§ Directions
Return, unchanged, every line from the one containing "genus: Taraxacum" down to the one containing "scientific name: Nycticorax nycticorax", including both of those lines.

[Stored data entries]

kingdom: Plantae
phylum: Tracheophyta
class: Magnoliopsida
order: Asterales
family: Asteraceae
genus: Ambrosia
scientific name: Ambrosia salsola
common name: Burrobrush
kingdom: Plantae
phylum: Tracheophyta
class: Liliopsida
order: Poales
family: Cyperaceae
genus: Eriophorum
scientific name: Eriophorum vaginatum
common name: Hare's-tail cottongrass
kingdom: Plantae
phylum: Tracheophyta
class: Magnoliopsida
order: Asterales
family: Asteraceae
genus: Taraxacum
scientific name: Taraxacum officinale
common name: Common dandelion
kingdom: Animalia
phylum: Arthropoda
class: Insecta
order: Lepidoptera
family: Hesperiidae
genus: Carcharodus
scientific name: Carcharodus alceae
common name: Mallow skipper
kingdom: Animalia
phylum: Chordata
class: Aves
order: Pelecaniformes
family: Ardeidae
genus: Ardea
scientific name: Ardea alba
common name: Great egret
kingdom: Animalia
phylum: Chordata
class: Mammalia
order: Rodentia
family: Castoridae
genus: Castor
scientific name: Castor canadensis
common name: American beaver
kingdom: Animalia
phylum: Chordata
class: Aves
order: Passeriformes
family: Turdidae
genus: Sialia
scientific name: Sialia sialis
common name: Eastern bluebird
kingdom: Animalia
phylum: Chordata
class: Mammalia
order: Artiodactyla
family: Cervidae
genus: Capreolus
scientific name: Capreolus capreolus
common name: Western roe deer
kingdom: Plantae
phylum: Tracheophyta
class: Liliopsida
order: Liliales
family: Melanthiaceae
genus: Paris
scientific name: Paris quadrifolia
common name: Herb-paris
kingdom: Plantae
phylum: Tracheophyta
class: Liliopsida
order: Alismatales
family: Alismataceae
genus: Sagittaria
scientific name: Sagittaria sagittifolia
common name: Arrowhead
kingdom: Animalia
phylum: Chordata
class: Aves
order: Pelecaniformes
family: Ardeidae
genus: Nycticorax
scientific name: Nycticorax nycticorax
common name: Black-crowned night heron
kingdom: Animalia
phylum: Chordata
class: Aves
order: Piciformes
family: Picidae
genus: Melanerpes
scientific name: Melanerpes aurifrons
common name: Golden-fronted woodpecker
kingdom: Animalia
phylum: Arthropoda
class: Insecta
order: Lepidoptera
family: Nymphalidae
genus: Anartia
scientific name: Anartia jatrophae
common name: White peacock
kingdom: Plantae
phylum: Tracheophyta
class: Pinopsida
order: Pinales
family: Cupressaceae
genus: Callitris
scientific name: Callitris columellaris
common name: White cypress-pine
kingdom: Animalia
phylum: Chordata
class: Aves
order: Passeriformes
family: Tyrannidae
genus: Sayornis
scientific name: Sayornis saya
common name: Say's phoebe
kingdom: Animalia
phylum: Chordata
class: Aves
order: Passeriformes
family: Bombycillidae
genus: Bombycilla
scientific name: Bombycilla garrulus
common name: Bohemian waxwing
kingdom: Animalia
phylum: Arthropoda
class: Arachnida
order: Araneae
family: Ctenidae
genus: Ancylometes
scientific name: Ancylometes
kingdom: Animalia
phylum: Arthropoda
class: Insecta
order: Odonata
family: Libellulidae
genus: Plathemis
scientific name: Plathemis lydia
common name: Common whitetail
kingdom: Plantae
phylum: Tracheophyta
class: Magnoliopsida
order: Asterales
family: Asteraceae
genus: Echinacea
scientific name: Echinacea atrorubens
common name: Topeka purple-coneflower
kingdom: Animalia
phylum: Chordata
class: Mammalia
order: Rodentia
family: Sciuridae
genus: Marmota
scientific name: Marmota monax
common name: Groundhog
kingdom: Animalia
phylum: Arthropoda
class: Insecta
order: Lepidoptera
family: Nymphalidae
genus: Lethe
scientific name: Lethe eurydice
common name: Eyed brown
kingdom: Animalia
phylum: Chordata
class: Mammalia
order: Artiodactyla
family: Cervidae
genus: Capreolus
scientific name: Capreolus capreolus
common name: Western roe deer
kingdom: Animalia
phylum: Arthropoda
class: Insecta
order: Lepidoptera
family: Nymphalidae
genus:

§ In response
genus: Taraxacum
scientific name: Taraxacum officinale
common name: Common dandelion
kingdom: Animalia
phylum: Arthropoda
class: Insecta
order: Lepidoptera
family: Hesperiidae
genus: Carcharodus
scientific name: Carcharodus alceae
common name: Mallow skipper
kingdom: Animalia
phylum: Chordata
class: Aves
order: Pelecaniformes
family: Ardeidae
genus: Ardea
scientific name: Ardea alba
common name: Great egret
kingdom: Animalia
phylum: Chordata
class: Mammalia
order: Rodentia
family: Castoridae
genus: Castor
scientific name: Castor canadensis
common name: American beaver
kingdom: Animalia
phylum: Chordata
class: Aves
order: Passeriformes
family: Turdidae
genus: Sialia
scientific name: Sialia sialis
common name: Eastern bluebird
kingdom: Animalia
phylum: Chordata
class: Mammalia
order: Artiodactyla
family: Cervidae
genus: Capreolus
scientific name: Capreolus capreolus
common name: Western roe deer
kingdom: Plantae
phylum: Tracheophyta
class: Liliopsida
order: Liliales
family: Melanthiaceae
genus: Paris
scientific name: Paris quadrifolia
common name: Herb-paris
kingdom: Plantae
phylum: Tracheophyta
class: Liliopsida
order: Alismatales
family: Alismataceae
genus: Sagittaria
scientific name: Sagittaria sagittifolia
common name: Arrowhead
kingdom: Animalia
phylum: Chordata
class: Aves
order: Pelecaniformes
family: Ardeidae
genus: Nycticorax
scientific name: Nycticorax nycticorax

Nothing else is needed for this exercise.